Copie fielmente todas as linhas dos dados abaixo, do início ao fim, e deixe as imagens fora da resposta.

= = = = =

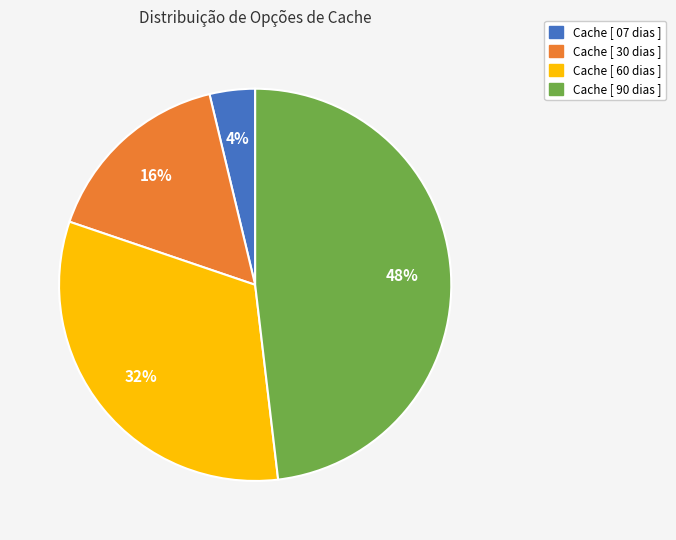

Count the number of slices in the pie.

4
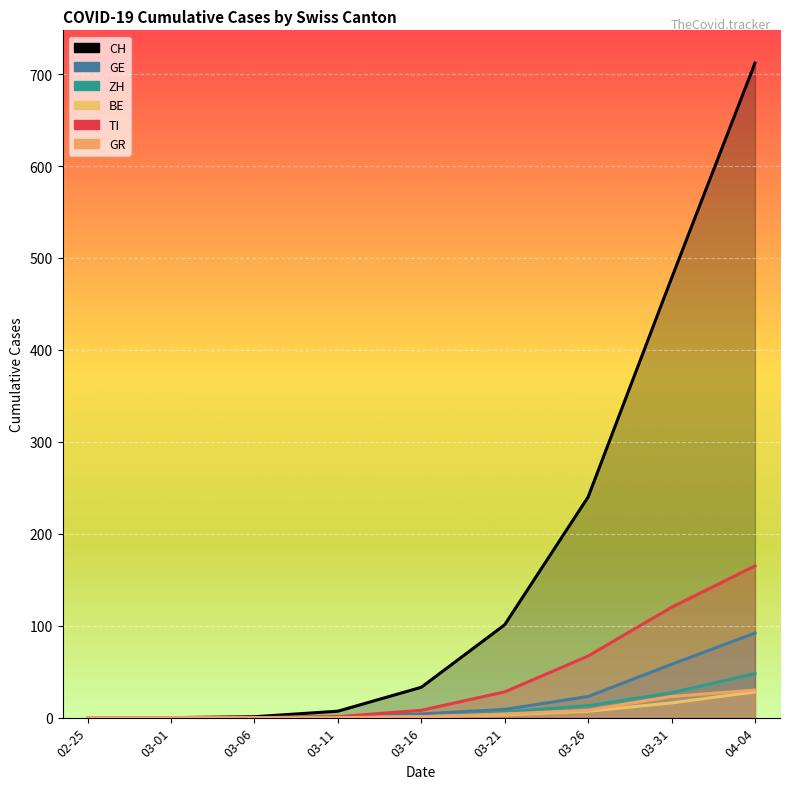

What is the difference between the maximum and minimum values in the GR series?

30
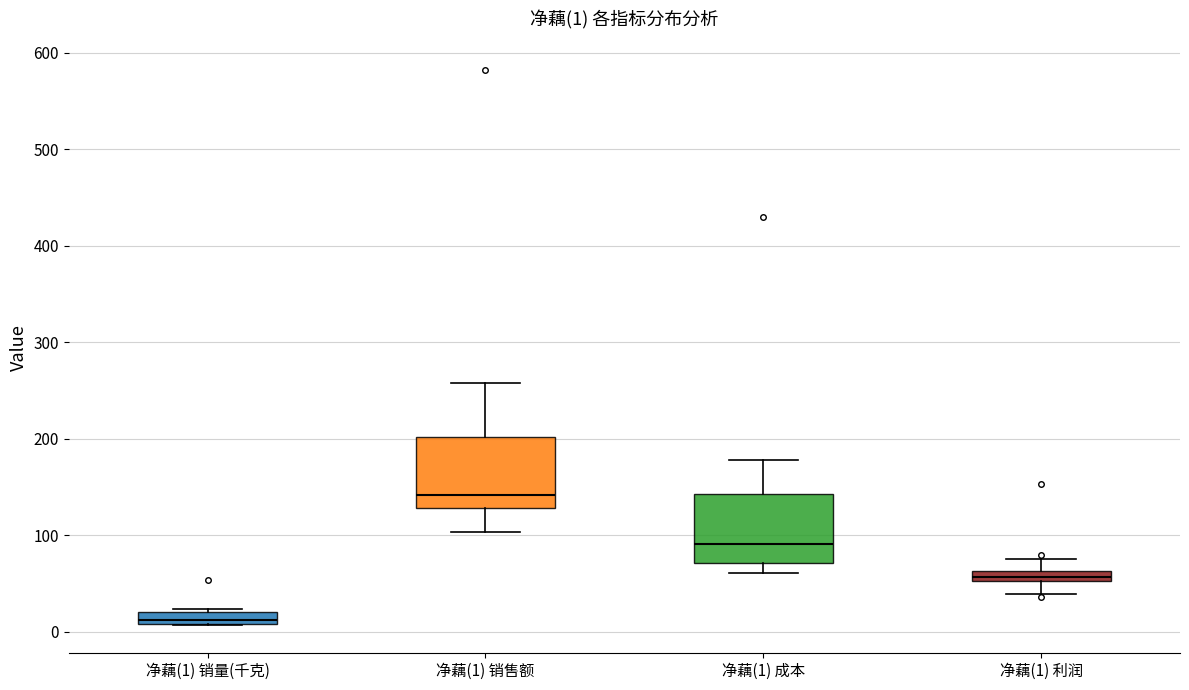

Which box has the highest median line?

净藕(1) 销售额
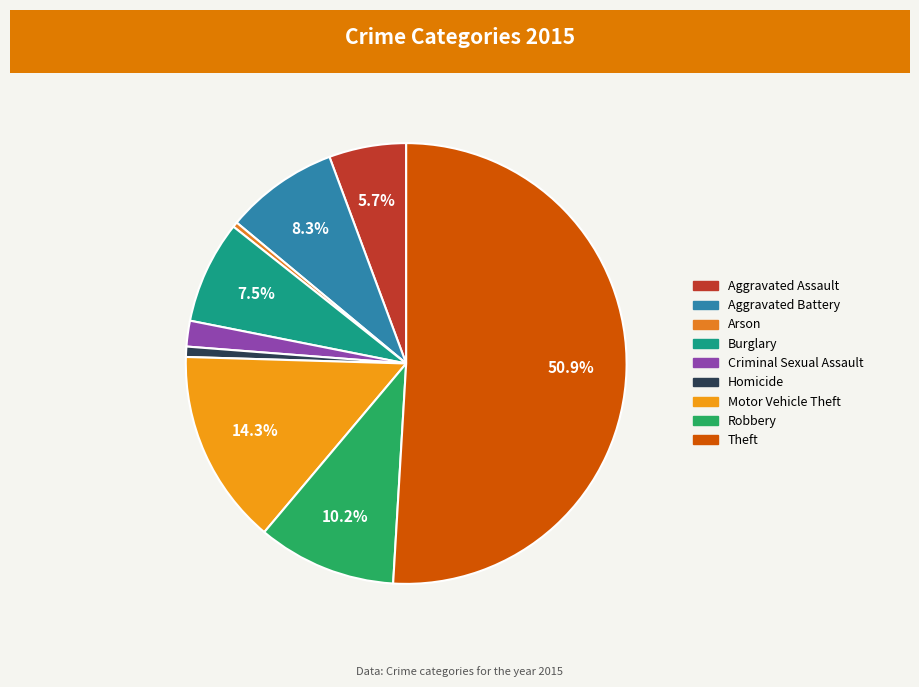

To the nearest percent, what is the average slice percentage?

11%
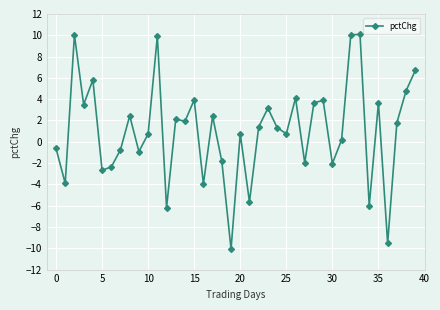

True or false: the data has more than 0 interior local peaks.

True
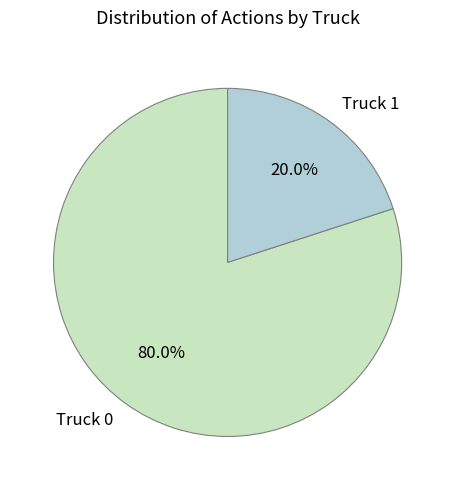

What is the smallest slice in the pie chart?

Truck 1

= = = = =

▶ _Solução do problema_:
Count the number of slices in the pie.

4

What is the difference between the maximum and minimum values in the GR series?

30

Which box has the highest median line?

净藕(1) 销售额

To the nearest percent, what is the average slice percentage?

11%

True or false: the data has more than 0 interior local peaks.

True

What is the smallest slice in the pie chart?

Truck 1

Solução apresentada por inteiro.